Recent studies have shown, however, that doing one simple and easy thing may help our focus and spark our creativity.
Doodling.
Research in neuroscience, psychology and design has recently demonstrated that people who doodle are often better at grasping new concepts and staying focused, using the page and the pen as a means of refining creative ideas.
According to a Lancet Journal study on doodling in 2011, scribbling engages “default networks” in the brain that would ordinarily go dormant without external stimuli to keep it active. In another cognitive study on doodling, individuals who kept their brain active through doodling while listening to lists were able to recall the lists 29% better than participants who did not.
In “The Doodle Revolution”, author Sunni Brown points to how some of the most creative people in business, from Apple to Ford to Zappos and Disney, have all aggressively promoted doodling as a means of encouraging greater creativity and productivity.
Who is going to argue with this list of people?
So, here are a few reasons you should consider filling your notebooks, journals and invoices with a few extra artistic scribbles.
- Doodling helps you focus. According to Brown, doodling can help you “anchor a task”, keeping you focused during a long meeting or call. Focus on scribbling pictures or designs that reflect what you are hearing or thinking, even if they are funny or have nothing to do with what you are discussing. The task will help keep you from losing your focus and recall the conversations later.

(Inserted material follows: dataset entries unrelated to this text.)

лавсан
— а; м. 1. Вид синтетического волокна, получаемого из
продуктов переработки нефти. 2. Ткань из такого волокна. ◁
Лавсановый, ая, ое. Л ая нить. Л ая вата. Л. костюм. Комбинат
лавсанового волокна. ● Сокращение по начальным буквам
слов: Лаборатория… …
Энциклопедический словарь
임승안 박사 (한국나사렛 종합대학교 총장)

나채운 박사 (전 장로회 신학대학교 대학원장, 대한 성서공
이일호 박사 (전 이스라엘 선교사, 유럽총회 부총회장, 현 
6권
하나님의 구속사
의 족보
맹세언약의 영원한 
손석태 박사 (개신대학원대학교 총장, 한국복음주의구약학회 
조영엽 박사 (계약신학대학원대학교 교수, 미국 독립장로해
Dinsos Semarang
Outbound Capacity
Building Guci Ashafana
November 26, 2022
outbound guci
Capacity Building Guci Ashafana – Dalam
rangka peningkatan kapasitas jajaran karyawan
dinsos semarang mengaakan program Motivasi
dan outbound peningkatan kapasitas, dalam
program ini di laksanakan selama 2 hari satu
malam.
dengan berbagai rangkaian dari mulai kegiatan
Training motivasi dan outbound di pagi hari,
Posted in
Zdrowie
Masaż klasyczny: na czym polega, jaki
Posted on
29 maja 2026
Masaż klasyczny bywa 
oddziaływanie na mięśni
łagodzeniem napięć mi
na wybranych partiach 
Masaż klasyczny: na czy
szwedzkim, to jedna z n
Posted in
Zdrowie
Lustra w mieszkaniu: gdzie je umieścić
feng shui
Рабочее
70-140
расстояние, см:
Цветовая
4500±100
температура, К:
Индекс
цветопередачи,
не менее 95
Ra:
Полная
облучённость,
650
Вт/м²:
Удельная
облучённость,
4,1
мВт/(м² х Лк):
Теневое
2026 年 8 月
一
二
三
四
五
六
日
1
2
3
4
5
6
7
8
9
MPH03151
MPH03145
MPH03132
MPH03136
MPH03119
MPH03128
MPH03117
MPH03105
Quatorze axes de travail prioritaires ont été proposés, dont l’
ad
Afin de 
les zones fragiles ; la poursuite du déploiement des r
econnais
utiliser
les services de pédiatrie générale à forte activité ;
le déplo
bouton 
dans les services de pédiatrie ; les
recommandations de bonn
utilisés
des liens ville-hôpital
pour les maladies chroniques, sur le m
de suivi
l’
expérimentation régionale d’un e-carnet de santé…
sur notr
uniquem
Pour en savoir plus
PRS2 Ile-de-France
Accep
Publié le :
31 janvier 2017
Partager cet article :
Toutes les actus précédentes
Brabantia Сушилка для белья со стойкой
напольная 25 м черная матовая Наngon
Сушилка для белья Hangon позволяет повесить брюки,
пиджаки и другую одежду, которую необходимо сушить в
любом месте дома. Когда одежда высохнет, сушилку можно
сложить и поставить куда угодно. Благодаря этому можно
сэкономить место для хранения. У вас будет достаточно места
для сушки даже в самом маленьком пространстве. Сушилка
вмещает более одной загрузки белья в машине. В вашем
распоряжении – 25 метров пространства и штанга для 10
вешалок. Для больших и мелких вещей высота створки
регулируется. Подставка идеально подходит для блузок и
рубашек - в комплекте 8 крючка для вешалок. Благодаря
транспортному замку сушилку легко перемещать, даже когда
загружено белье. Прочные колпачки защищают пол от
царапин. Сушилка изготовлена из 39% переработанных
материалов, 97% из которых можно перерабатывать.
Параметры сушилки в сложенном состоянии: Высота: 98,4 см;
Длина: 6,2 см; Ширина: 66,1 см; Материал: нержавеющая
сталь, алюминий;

- Doodling helps find solutions to problems. The act of doodling is thought to stimulate areas of the brain that may help you analyze information differently. According to Brown, even if you are drawing on the side of a paper, “you are lighting up different networks in the brain” and “engaging different information.” Doing so could spur that “ah-ha” moment when a solution to a problem seems to have slipped away.
- Doodling can help you better deal with challenges. Sometimes, big business challenges can spur significant emotional responses, which can sometimes clutter your thinking and distract you from focusing on the immediate issue at hand. Taking time to sketch and scribble your thoughts and emotions, either in words, pictures or designs, will help you better define the problem and get a handle on how to control it.
When I was a youth in school, I often filled my class notes and homemade, brown-paper-bag book covers with everything from ornate graphic designs to stick figures. I defaced more than my share of voluminous textbooks with pictures in the bottom corner that, when flipped quickly, would make a moving picture.
When I was caught, I was often scolded for doodling by my teachers, which was thought of as a sign that I was not paying attention. I may not have been focused, but I often scribbled as a much better alternative to laying my head on the desk and waking up later in a puddle of my own drool.
I also think there was a direct correlation between the time when I stopped doodling at university and the slow and steady decline of my creativity. These days, I keep a journal for my to-do lists and notes, but there is a fair share of scribbles that fill the edges. Whether it helps with my creativity is unknown–but it certainly helps me stay awake for those long conference calls.
What do you think? Does doodling help you stay focused or stimulate your creativity? Share your thoughts below.